Sewaktu kelas 12, saya diletakkan dikelas yang sama dengan Falin, 12 IPA 1 
dan selama di 12 IPA 1 itulah saya menemukan how keen Falin is *sometimes terlalu keen sampai jadi reckless*  

One day, Falin kena operasi appendix *iya so keren bahasanya* dia nggak masuk sampai lama banget. Then when she showed up in school, I didn't expected her to showed up this fast and more, I didn't expected she will climb the stairs to the fifth floor on her first day at school after surgery ! 

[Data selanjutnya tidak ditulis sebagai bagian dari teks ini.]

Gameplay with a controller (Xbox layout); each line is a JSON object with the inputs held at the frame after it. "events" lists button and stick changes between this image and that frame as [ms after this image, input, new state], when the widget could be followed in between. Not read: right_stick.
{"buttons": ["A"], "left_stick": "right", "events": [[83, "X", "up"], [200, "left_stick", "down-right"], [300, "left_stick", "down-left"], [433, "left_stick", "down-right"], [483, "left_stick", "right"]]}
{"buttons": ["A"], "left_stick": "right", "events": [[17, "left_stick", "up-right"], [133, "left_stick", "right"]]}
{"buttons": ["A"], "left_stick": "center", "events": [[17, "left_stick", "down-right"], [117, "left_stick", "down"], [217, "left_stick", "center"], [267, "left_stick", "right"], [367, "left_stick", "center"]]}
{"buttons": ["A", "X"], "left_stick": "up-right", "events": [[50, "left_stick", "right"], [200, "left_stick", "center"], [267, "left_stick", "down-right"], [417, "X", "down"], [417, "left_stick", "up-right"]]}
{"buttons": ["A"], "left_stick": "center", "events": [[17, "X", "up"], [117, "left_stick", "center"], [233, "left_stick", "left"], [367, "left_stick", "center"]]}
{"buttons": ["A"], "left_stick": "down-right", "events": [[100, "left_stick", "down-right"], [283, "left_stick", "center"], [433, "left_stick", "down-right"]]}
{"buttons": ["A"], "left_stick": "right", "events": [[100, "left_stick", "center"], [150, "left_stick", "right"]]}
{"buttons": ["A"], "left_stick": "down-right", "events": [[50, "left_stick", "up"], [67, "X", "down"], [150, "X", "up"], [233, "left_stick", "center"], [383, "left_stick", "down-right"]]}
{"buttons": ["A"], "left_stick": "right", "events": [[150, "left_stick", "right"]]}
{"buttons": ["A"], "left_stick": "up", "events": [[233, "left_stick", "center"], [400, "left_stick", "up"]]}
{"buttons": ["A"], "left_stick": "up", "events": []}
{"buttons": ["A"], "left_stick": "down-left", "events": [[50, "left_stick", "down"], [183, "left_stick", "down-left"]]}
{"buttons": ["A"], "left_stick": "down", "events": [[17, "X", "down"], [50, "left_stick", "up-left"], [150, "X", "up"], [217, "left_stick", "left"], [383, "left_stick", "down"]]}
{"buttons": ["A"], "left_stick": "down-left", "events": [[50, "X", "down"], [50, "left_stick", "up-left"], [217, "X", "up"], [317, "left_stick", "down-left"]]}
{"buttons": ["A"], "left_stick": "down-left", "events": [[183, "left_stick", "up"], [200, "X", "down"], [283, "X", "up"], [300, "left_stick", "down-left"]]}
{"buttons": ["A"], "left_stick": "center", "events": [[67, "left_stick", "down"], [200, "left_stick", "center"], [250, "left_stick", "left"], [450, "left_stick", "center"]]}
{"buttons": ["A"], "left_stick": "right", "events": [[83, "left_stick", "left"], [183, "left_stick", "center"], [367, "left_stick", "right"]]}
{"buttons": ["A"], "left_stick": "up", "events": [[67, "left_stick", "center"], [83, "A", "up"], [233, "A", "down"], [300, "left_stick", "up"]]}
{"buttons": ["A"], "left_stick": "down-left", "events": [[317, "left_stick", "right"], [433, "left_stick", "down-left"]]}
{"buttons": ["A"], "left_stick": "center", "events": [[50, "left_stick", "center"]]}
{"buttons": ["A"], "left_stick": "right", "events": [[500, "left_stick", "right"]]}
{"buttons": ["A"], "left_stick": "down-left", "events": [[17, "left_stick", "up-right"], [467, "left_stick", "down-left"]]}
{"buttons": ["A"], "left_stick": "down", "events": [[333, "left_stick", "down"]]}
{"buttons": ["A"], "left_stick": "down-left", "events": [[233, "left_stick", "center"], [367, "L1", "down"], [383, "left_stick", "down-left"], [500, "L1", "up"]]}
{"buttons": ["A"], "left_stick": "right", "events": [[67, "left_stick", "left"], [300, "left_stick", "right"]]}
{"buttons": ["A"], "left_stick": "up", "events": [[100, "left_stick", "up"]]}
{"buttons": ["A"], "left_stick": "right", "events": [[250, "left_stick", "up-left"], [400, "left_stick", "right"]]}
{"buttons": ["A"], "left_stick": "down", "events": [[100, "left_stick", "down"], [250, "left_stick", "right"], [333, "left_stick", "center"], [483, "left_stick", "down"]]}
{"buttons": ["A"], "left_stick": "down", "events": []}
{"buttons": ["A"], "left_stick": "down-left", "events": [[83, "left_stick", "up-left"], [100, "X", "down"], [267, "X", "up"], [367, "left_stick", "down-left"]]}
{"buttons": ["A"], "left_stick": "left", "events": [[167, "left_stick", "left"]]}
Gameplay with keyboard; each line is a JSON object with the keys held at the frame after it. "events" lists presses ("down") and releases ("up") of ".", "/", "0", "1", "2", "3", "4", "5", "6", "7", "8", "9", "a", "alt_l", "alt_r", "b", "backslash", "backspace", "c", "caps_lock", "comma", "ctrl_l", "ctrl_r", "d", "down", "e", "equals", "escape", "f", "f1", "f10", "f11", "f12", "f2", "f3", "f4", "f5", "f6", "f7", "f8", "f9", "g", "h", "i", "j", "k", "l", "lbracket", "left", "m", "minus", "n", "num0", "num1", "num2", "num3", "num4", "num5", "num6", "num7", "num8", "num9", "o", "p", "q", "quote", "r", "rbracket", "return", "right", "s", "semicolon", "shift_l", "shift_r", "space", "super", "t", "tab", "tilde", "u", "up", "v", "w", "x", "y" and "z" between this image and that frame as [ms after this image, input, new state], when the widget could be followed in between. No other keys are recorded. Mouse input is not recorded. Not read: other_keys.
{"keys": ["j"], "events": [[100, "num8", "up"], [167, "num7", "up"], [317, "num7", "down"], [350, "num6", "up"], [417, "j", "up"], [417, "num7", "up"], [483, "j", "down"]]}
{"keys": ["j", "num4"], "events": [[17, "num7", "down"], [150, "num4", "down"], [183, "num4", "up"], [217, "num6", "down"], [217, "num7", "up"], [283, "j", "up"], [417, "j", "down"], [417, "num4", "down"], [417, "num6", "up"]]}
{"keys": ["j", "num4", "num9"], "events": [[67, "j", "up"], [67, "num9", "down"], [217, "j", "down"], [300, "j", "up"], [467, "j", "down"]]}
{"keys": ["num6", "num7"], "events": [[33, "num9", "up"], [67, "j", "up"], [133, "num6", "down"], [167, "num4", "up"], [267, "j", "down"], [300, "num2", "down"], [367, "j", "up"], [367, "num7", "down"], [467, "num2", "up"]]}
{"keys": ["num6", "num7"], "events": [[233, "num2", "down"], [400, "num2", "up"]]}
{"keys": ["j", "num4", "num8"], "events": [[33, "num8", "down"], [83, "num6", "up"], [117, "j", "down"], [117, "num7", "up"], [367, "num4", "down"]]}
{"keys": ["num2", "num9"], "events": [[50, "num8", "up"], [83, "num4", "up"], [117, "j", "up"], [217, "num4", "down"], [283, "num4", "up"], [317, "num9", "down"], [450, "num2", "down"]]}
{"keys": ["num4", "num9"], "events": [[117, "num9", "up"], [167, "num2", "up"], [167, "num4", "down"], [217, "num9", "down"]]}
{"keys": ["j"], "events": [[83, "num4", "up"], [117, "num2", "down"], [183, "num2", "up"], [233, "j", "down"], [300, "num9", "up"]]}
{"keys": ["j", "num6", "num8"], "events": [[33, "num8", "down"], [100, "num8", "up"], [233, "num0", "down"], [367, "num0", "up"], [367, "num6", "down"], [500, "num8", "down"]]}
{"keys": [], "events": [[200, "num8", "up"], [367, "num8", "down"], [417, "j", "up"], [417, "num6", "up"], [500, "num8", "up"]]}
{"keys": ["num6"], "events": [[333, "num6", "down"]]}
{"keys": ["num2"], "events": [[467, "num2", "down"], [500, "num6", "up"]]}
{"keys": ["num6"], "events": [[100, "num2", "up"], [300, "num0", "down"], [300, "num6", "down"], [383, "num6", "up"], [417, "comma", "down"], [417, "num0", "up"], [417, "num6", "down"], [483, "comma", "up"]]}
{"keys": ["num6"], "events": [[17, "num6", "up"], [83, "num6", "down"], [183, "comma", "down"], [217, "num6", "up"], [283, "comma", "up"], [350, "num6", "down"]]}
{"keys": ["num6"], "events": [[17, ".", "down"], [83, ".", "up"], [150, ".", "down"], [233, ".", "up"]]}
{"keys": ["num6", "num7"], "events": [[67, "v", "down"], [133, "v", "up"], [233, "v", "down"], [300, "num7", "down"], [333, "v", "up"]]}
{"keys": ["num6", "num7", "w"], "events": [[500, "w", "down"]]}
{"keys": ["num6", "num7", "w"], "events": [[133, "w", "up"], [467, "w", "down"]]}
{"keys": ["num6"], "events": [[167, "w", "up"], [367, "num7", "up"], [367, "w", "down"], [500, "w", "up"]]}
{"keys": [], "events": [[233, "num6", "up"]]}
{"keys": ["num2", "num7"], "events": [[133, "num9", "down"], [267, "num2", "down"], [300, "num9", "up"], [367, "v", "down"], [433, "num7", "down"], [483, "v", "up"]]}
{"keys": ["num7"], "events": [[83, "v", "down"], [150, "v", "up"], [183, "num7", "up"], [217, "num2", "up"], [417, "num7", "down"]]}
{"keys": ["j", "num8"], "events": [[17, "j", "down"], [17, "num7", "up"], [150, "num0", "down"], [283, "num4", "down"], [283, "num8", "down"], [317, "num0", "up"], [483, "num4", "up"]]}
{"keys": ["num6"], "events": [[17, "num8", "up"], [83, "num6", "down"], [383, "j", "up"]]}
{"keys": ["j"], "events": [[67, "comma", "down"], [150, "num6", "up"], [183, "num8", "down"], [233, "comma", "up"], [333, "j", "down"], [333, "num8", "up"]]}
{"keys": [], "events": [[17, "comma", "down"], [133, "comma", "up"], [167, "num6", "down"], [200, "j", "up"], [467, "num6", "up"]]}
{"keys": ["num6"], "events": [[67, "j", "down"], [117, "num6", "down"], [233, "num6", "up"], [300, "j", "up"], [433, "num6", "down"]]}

Sebelumnya saya pernah ber-experience dengan orang - orang yang kena surgery yang sama seperti Falin, dan mereka tidak pernah showed up that fast at school, dan mereka juga tidak pernah naik tangga ke lantai 5. Bahkan naik tangga ke lantai 3 aja kadang - kadang udah susah sampai harus merangkak naik *eya lebay* 
dan from what I heard, emang katanya kalau habis operasi usus buntu itu nggak boleh banyak gerak dan dipikir - pikir juga emang posisi usus buntu itu strategis, deket kaki deket upper half -,- 
Ya ricuhlah saya saat tau Fain mau naik ke lantai 5 karena memang kita ada kelas di lantai 5. Dia naik pelan - pelan dan sabar -,- padahal teh bilang aja gitu ya dia teh habis operasi, pasti kita switch kelas. -,- 
This kid is strong. keen. 
and she amazed me. 
karena saya dulu suka nggak masuk sekolah cuma gara2 pusing dan males 



She also had wish to study abroad. And unlike me, she dig so many informations -- sampai - sampai nyari informasi dari ujung bandung ke ujung bandung lagi -eya- sampai - sampai dia nyeret saya ke sebuah seminar tentang
 sekolah di luar negeri *dan setengah maksa* untuk ikut ke seminar - seminar sekolah di luar negeri lainnya yang akan datang (but in the end we only attended one seminar, though T_T)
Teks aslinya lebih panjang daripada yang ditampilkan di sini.